Management of atypical polypoid adenomyoma (APAM) is complicated because it can sometimes coexist with atypical endometrial hyperplasia (AEH) or endometrioid adenocarcinoma. It is often difficult to assess myometrial invasion in APAM complicated with endometrial cancer. We encountered three patients who, contrary to magnetic resonance imaging, did not have myometrial invasion on hysteroscopic transcervical resection (TCR) and therefore could have fertility preserved, and consequently could become pregnant.

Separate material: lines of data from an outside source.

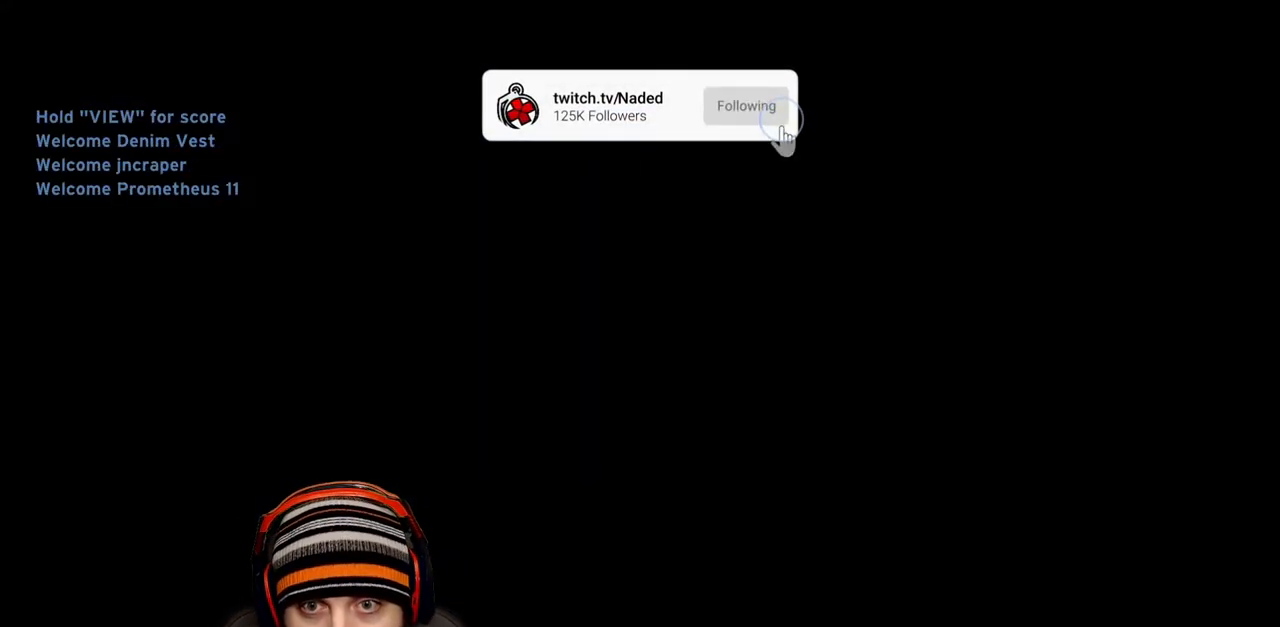
{"buttons": [], "left_stick": "center", "right_stick": "center", "events": [[117, "Y", "up"]]}
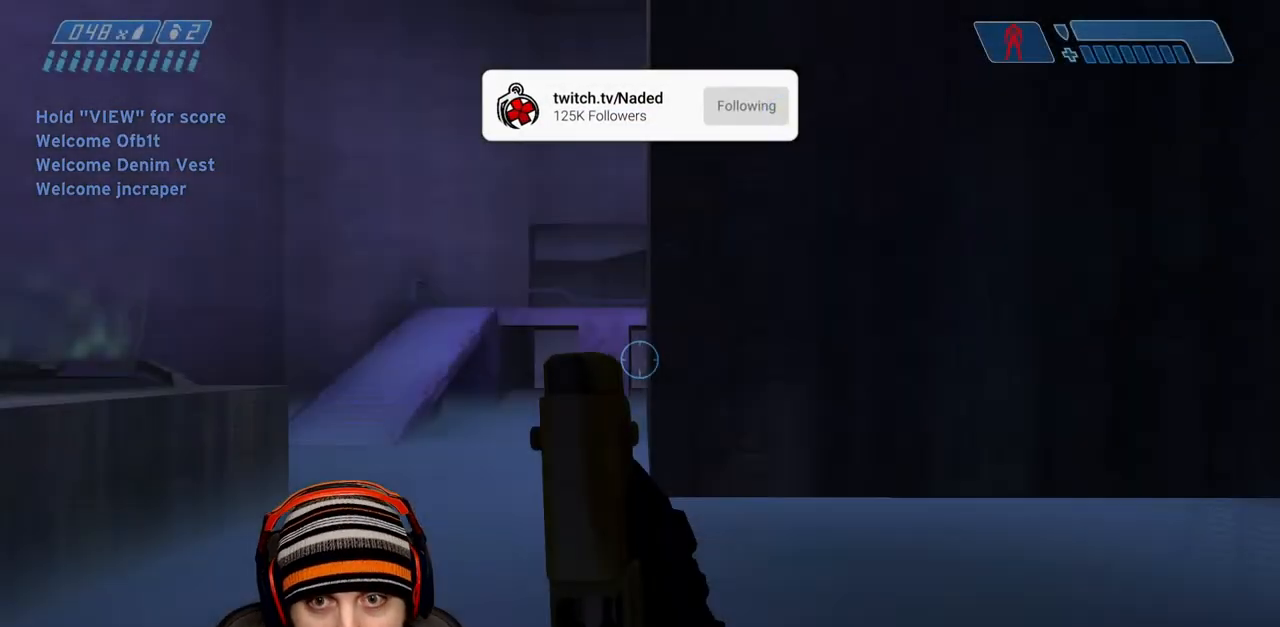
{"buttons": [], "left_stick": "up", "right_stick": "left", "events": [[83, "left_stick", "right"], [117, "right_stick", "left"], [283, "left_stick", "up-left"], [467, "left_stick", "up"]]}
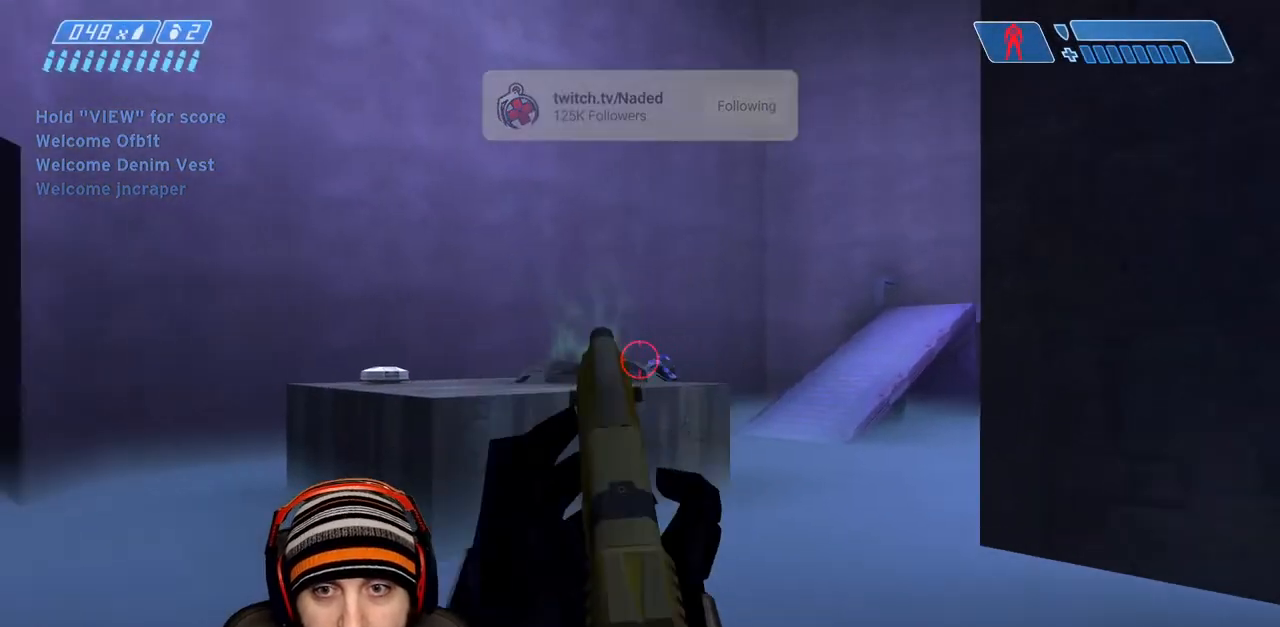
{"buttons": [], "left_stick": "down", "right_stick": "center", "events": [[50, "right_stick", "center"], [100, "right_stick", "right"], [233, "right_stick", "left"], [317, "R2", "down"], [333, "right_stick", "center"], [350, "left_stick", "down-right"], [450, "R2", "up"], [500, "left_stick", "down"]]}
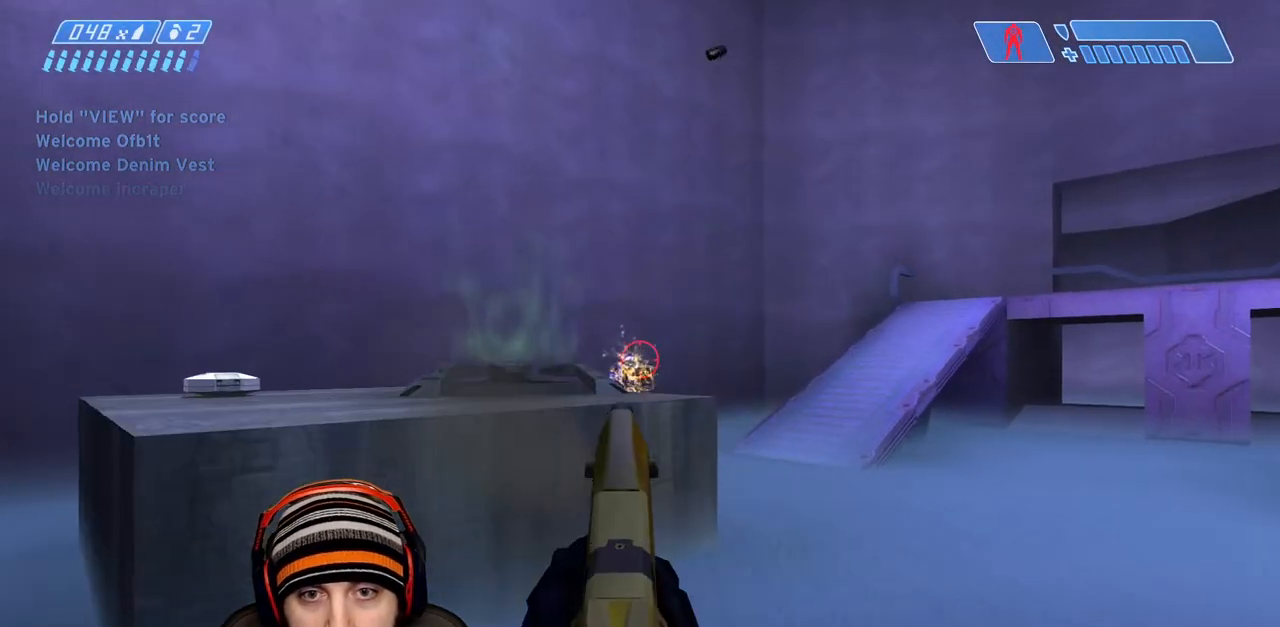
{"buttons": ["R2"], "left_stick": "up", "right_stick": "up-left", "events": [[33, "right_stick", "down"], [83, "right_stick", "center"], [100, "R2", "down"], [250, "R2", "up"], [367, "R2", "down"], [400, "left_stick", "right"], [467, "left_stick", "up"], [483, "right_stick", "up-left"]]}
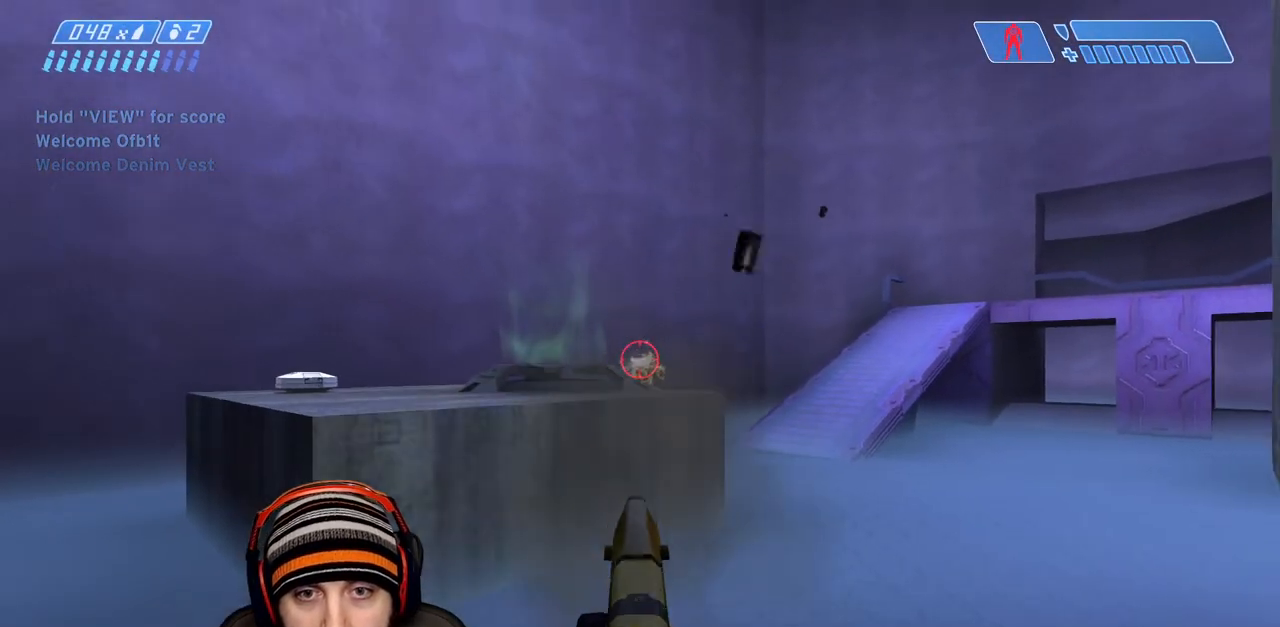
{"buttons": [], "left_stick": "up", "right_stick": "center", "events": [[83, "R2", "up"], [83, "right_stick", "center"], [150, "right_stick", "right"], [433, "right_stick", "center"]]}
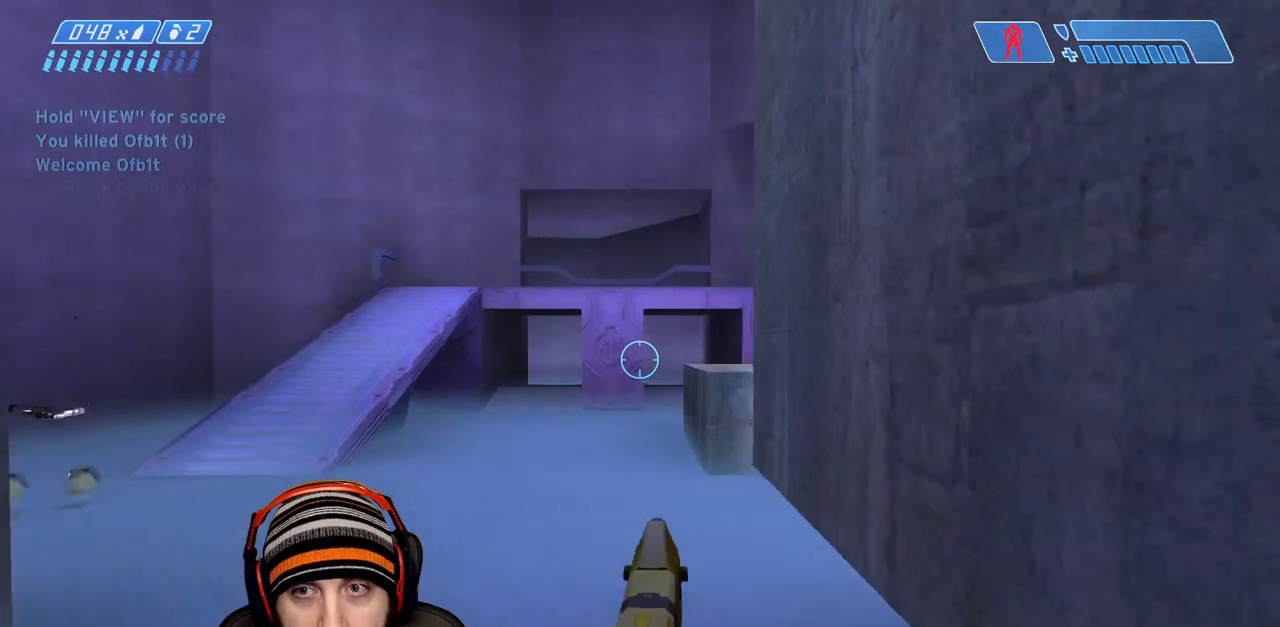
{"buttons": [], "left_stick": "up", "right_stick": "center", "events": []}
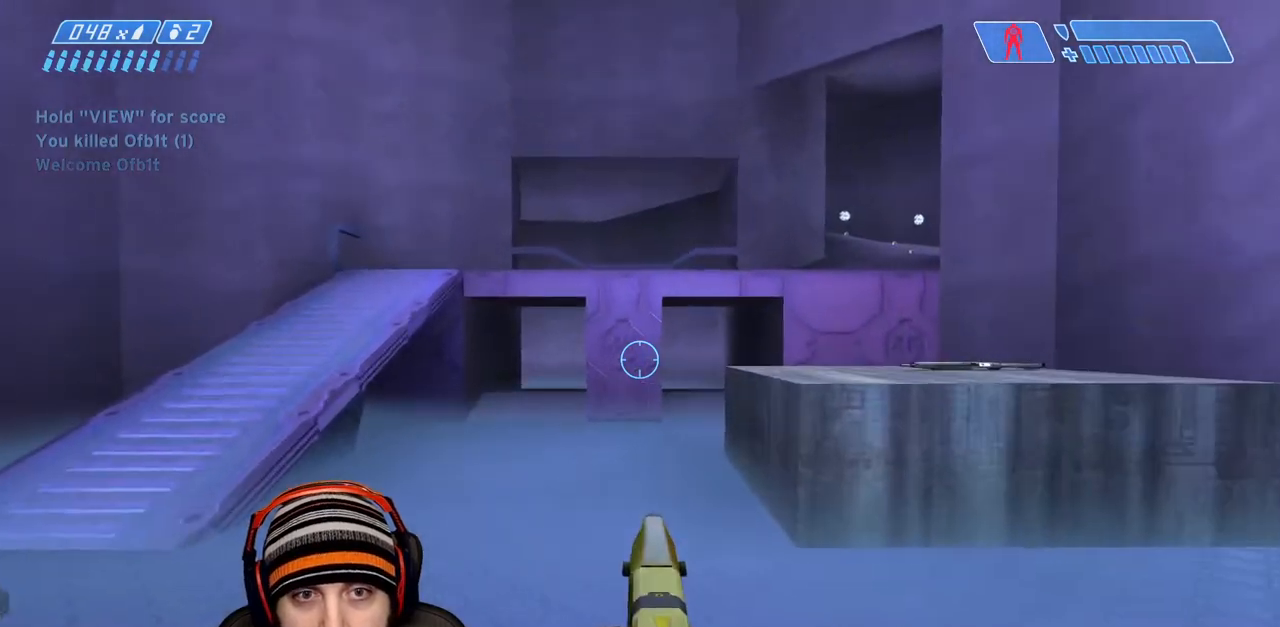
{"buttons": [], "left_stick": "up", "right_stick": "center", "events": []}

We removed the polypoid lesion and a 3-5 mm-thick layer of the normal inner membrane at the root of the polypoid lesion, and then performed total curettage. Several pathological diagnostic procedures were then carried out on each of these resected specimens. Thereafter, high-dose medroxyprogesterone acetate (MPA) was initiated. All three patients underwent hysteroscopic transcervical tumor resection. The pathological diagnoses were as follows: patient 1, G1 endometrioid adenocarcinoma (EMG1) + APAM; patients 2,3, AEH + APAM. No findings of myometrial invasion in the resected root specimen were observed in any patient. In all cases, high-dose MPA was initiated. After the disappearance of tumors, each patient achieved pregnancy. Complications such as placenta accreta were not observed at the time of delivery. In patients with APAM and AEH or EMG1, TCR may aid accurate diagnosis when myometrial invasion is unclear on diagnostic imaging.